Data Ownership: Understanding Data Ownership within Microsoft 365 and why it matters

Constant Sharing Within Massive Amounts of Data

Microsoft 365 stores and shares access to enormous collections of files and data. Hundreds of thousands of business documents, spreadsheets, images and diagrams, arranged into containers.

Microsoft 365 is designed to encourage collaboration between colleagues, customers, partners and others. By ‘collaboration’, we mean sharing access to data with others, then working together with that data.

Individual instances of collaboration can sometimes be clear (‘what’, ‘who’, ‘when’, and ‘why’), but often they are much more ad-hoc. Users are encouraged to share data at every turn. Just try counting the number of ‘share’ buttons on any SharePoint UI! Access to data is shared thousands of times a day.

Every data sharing, every new access granted, every small change to ‘who has access to what’ within the enormous collection of information – carries potential implications which need to be considered.

Why Data Ownership Matters

“Is it OK that Cynthia Moore has access to the HR Employees folder?”.

Before we can take action on a question like that, we first need to ask a different question:

“Who understands the commercial, strategic, regulatory, operational and legal implications of the data in HR Employees folder well enough to decide who should and shouldn’t be able to access it?”.

Or more simply, “Who is the owner of the HR Employees folder?”.

If someone else, like an IT Admin grants, or even just overlooks Cynthia’s access to the HR Employees folder, the chances are they’ll get it wrong. They’re just not qualified to make the decision.

Ensuring data owners are the ones making the decisions about who should have access to their data, is the only way to ensure these decisions are made correctly.

Data Ownership Granularity

The way that files and data is arranged in Microsoft 365 is different for every organisation. Some will organise their data around Teams and Groups. Others will use SharePoint sites, sub-sites, libraries, folders and sub-folders. Most will use all of the above, differing from business area to business area.

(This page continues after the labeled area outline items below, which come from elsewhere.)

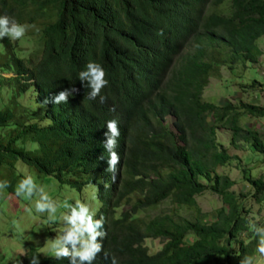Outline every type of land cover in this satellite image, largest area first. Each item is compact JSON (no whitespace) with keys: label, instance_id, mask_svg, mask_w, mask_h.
<instances>
[{"label":"trees","instance_id":"1","mask_svg":"<svg viewBox=\"0 0 264 264\" xmlns=\"http://www.w3.org/2000/svg\"><path fill=\"white\" fill-rule=\"evenodd\" d=\"M0 14L31 26L18 41L0 40V96L8 88L0 102V181L8 182L0 203L16 193L26 167L47 192L46 178L79 193L99 189L104 251L117 264H239L256 255L249 202L259 206L263 217L256 224L264 226V175L254 174L255 162L230 156L218 129L230 131L231 148L264 162V136L242 122L264 119V105L243 97L259 91L264 73L246 83L235 72L263 56L264 0H0ZM89 61L106 72L104 102L89 99L78 79ZM221 66L234 69L241 93L234 102L204 98ZM17 70V78L1 75ZM72 87L78 91L68 103H51ZM29 89L37 111L18 101ZM111 119L120 129L114 179L103 147ZM233 160L248 184L244 192L232 190ZM206 192L223 203L215 216L199 208L197 198ZM7 225L18 241L23 228ZM36 230L32 224L23 236L31 242L14 252L18 264L42 252L33 243ZM150 239L163 240L158 252L151 253ZM39 264L68 262L39 254ZM93 264L111 259L102 253Z\"/></svg>","mask_w":264,"mask_h":264},{"label":"clouds","instance_id":"2","mask_svg":"<svg viewBox=\"0 0 264 264\" xmlns=\"http://www.w3.org/2000/svg\"><path fill=\"white\" fill-rule=\"evenodd\" d=\"M30 27V25L19 23L7 14H0V40L7 38L10 41H18L26 35ZM18 71L10 72L14 75L10 78H17ZM23 76L27 85L33 81L29 78V72ZM78 79L83 86L89 89V99L94 100L99 96L100 101L104 102L105 97L100 94L108 85V80L101 64L89 61L85 69L79 72ZM29 90L33 91V89ZM77 91L78 89L75 87L63 88L51 97V103H68L70 97ZM48 103L49 100L46 99L42 106H46ZM48 123L50 124L51 121H48ZM106 129L103 141V147L108 153L105 170L112 173L114 179L117 171L116 166L120 162L119 154L115 151L120 136L118 122L115 119L106 121ZM100 159H104V157L101 156ZM7 187V181H0V190ZM98 191L97 188L92 197L97 202L96 207L93 208L91 202H84L79 199H75L74 202L70 203L72 197H66L63 202L54 200L45 187L37 183L32 174H26L18 181L15 188L17 196L24 197L29 201H32L35 197L33 206L26 208L25 211L31 214L34 208L35 213H46L50 224L57 222L60 224L58 234L47 241L44 251L30 258L29 264H39V254L56 260H66L68 264H93L97 256L102 253L105 259H111V264H117L115 257H110L104 251L102 241L106 236V232L104 230V217L102 215L97 217L100 206L96 195ZM248 227L256 238L254 250L256 255H244L239 264H264V226L249 222Z\"/></svg>","mask_w":264,"mask_h":264},{"label":"rangeland","instance_id":"3","mask_svg":"<svg viewBox=\"0 0 264 264\" xmlns=\"http://www.w3.org/2000/svg\"><path fill=\"white\" fill-rule=\"evenodd\" d=\"M259 46L263 51V56L260 57V60L257 64L252 66L257 67H249L243 69L241 65L236 66L235 72L236 75L243 74L244 78L246 79V83H250L252 81V77H258V71L264 73V37L261 38L259 41ZM23 45V44H22ZM6 79L13 77L14 75L10 72L1 73ZM220 77H211L210 83L207 85L204 91V98L208 99V101L212 102H223L224 99H230L231 102H234V96H241L240 92H235V90H239L234 84V69L229 70L226 66L220 67ZM238 82L241 81V78H236ZM235 85V88H234ZM2 87V86H0ZM259 91L251 92V94H244L245 100H253L255 103L264 105V84L259 86ZM2 95L0 96V102L7 100V92L8 88H3ZM23 97L18 99L19 103L22 106L29 105L34 110H39L38 103L34 102L33 99L35 97V93L32 94L30 90H28ZM44 108L41 106V111ZM170 122V120H169ZM243 124H250V126H254L257 130L260 131L261 135L264 136V119L259 120H252L251 122H246V119H243ZM231 138L230 131L224 129H218V140L227 150L230 156H236L242 160V163H249L250 161L255 162L253 167L256 168L254 174L257 176L264 175V162L256 160L253 157L251 151H241V150H234L229 146ZM236 162L233 160L231 162V166L234 168L230 174L231 179L236 181L235 187H232L233 191L241 190L244 192L246 188H248V184L242 179L243 175L239 168H235ZM230 166L227 168L229 169ZM251 167V163H250ZM227 168L224 170L226 171ZM23 174H29V169L26 167H22ZM227 173V172H224ZM228 174V173H227ZM40 184V183H38ZM43 184L46 186L48 192H50L53 196L58 197H72L75 199H80L82 196H88L90 200H92L91 204L93 208L96 207V202L93 201L92 197L95 193V186L90 185L86 186L82 193L72 189L69 186H58L57 182L53 178H46L43 181ZM4 203H0V264H18L16 254L17 247H24L26 244L30 243L31 241L27 239H23V236L30 233V229L32 224H34L37 228L36 233L37 235L33 238L34 246L41 247V251L45 250V245L50 238H53L55 235L58 234V229L60 228L59 225L50 224L47 220V214H39L35 213L34 208L32 213L25 211L26 208H30L34 204L35 197L32 201H24L21 197L17 196L16 193H12L9 191L7 194L4 195ZM89 202L87 198L82 197L81 200ZM61 202V201H59ZM74 202V201H73ZM197 202L199 208L202 210L204 214H208L211 216H215L223 206L222 201L218 196L211 194L210 192H206L205 194L199 196L197 198ZM252 214H250L251 222L259 223L262 221L263 213L259 212V206L257 204L250 203ZM62 210V209H61ZM260 213V214H259ZM188 216V215H187ZM9 222L17 223L20 228H23L22 237L18 241L14 240L12 237L15 236V227L11 225H7ZM7 225V226H6ZM262 226V225H261ZM50 234V236H47ZM153 240V242L151 241ZM152 244L151 253L158 252L163 245V240L161 239H150L147 241V244Z\"/></svg>","mask_w":264,"mask_h":264},{"label":"bare ground","instance_id":"4","mask_svg":"<svg viewBox=\"0 0 264 264\" xmlns=\"http://www.w3.org/2000/svg\"><path fill=\"white\" fill-rule=\"evenodd\" d=\"M127 23V22H126ZM132 23V22H131ZM90 47V46H89ZM93 47V46H92ZM94 48V47H93Z\"/></svg>","mask_w":264,"mask_h":264}]
</instances>
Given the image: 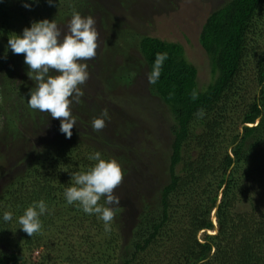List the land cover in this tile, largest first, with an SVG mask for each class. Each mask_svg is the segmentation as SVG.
I'll list each match as a JSON object with an SVG mask.
<instances>
[{"label": "trees", "instance_id": "1", "mask_svg": "<svg viewBox=\"0 0 264 264\" xmlns=\"http://www.w3.org/2000/svg\"><path fill=\"white\" fill-rule=\"evenodd\" d=\"M61 2L0 0V42L7 43L11 33L22 35V27L50 15ZM198 42L212 73L204 89L198 88L197 70L181 45L139 39L148 73L156 54L168 53L150 91L171 113L173 139L168 183L157 203L140 202L121 264H264V0H230L208 16ZM2 90L7 97L13 87ZM97 149L87 137L69 139L56 127L53 139L33 150L25 173L0 195V239L15 232L19 241L8 243L0 264L113 263L123 249L118 220L123 207L113 206L106 232L97 215L67 204L64 197L71 174L97 163L89 159ZM99 153L126 173L123 156ZM40 200L48 210L40 217V232L30 237L18 218ZM214 209L217 233L208 235L214 231ZM6 211L13 214L10 222L3 220Z\"/></svg>", "mask_w": 264, "mask_h": 264}, {"label": "rangeland", "instance_id": "2", "mask_svg": "<svg viewBox=\"0 0 264 264\" xmlns=\"http://www.w3.org/2000/svg\"><path fill=\"white\" fill-rule=\"evenodd\" d=\"M229 1L62 0L50 15L34 20H55L65 30L74 8L97 21V56L86 61L89 79L80 86L84 95L70 109L76 118L74 135L87 137L108 156L124 157L126 173L114 190L120 199L118 206L123 207L118 218L123 249L112 264H121L126 255L124 248L131 240L140 202L157 203L168 183L173 121L168 107L150 91L139 39L151 37L181 45L187 62L197 70L198 88L204 89L212 81V73L198 37L208 16ZM7 46L8 42H0V195L15 177L25 173L33 150L51 141L55 128L60 127V120L29 108L35 82L27 75L29 68L17 66L24 62L23 54L15 55ZM6 85L13 92L4 97ZM105 109L108 116L102 117ZM94 118L105 120L103 130L92 129ZM14 233L5 241L0 239V253H9L8 243L19 242Z\"/></svg>", "mask_w": 264, "mask_h": 264}, {"label": "clouds", "instance_id": "3", "mask_svg": "<svg viewBox=\"0 0 264 264\" xmlns=\"http://www.w3.org/2000/svg\"><path fill=\"white\" fill-rule=\"evenodd\" d=\"M48 3L49 6H55L54 0H48ZM24 7L30 9L31 5L25 3ZM96 24L97 21L92 16L83 17L73 8L65 30L55 20L44 19L33 21L30 28L23 29L22 35L11 33L8 38V49L15 55H24V63L30 69L27 75L35 82V87L29 93V108L48 113L52 119L60 120V132L69 139L76 124L70 105L74 101L78 103L79 98L84 95L80 86L89 79L86 61L94 59L99 48ZM167 59L166 52L156 54L153 68L148 73L149 84L157 83ZM191 96L196 100L198 93L193 90ZM197 115L202 117L204 110L200 109ZM107 116L108 111L105 109L102 117ZM91 126L94 131H101L106 126L105 120L94 118ZM89 159L97 163L87 171L71 174L72 186L65 188L64 197L67 204H77L84 213L97 215L108 232L111 231V222L115 216L113 205L120 204L114 190L121 184L123 172L115 159H101L99 152L90 155ZM101 199L104 204L99 203ZM47 210L45 201L33 202L18 218L20 229L30 237L40 232V217ZM12 219L11 212L3 213L5 222Z\"/></svg>", "mask_w": 264, "mask_h": 264}, {"label": "water", "instance_id": "4", "mask_svg": "<svg viewBox=\"0 0 264 264\" xmlns=\"http://www.w3.org/2000/svg\"><path fill=\"white\" fill-rule=\"evenodd\" d=\"M215 212H216V209H214V212L212 213V220H213V224H214V233L213 234L209 233V235H215L217 233V228H216V223H215Z\"/></svg>", "mask_w": 264, "mask_h": 264}, {"label": "bare ground", "instance_id": "5", "mask_svg": "<svg viewBox=\"0 0 264 264\" xmlns=\"http://www.w3.org/2000/svg\"><path fill=\"white\" fill-rule=\"evenodd\" d=\"M210 234H213L212 232Z\"/></svg>", "mask_w": 264, "mask_h": 264}]
</instances>
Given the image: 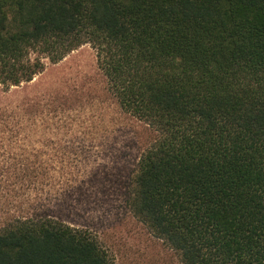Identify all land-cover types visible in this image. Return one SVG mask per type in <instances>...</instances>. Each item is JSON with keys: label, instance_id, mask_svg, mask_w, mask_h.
Wrapping results in <instances>:
<instances>
[{"label": "trees", "instance_id": "obj_1", "mask_svg": "<svg viewBox=\"0 0 264 264\" xmlns=\"http://www.w3.org/2000/svg\"><path fill=\"white\" fill-rule=\"evenodd\" d=\"M84 44L151 134L126 177L130 214L182 264H264V0H0V85ZM71 155L7 170L27 211L0 227V264H114L55 214L83 188Z\"/></svg>", "mask_w": 264, "mask_h": 264}, {"label": "rangeland", "instance_id": "obj_2", "mask_svg": "<svg viewBox=\"0 0 264 264\" xmlns=\"http://www.w3.org/2000/svg\"><path fill=\"white\" fill-rule=\"evenodd\" d=\"M43 63L32 81L0 85V227L27 211L21 197L7 195L11 186L4 187L20 181L7 170L59 161L30 154L70 151L62 164L78 168L84 182L55 205L60 220L91 231L114 264H182L125 206L126 177L151 134L110 95L94 49L84 44L57 63Z\"/></svg>", "mask_w": 264, "mask_h": 264}]
</instances>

Consider this simple structure. A Site (‘Finance’) contains a library (‘Invoice Docs’), which contains a folder per client. Each folder contains invoice documents for that client.

 

 

Within this structure, who should own the data? If the finance team needs an owner per client, then we need to manage ownership at the folder level. If they need an owner for all the invoice docs, then we need to manage ownership at the library level.

In another area, say HR, we may need to manage ownership at the site level. And another, such as R&D may need to manage ownership at the Team/Group level. It depends on the needs of the business area, and the structure of the data.

With Torsion, we call this the ‘ownership granularity’. We can configure the ownership granularity level for each Team / Group / Site Collection / OneDrive.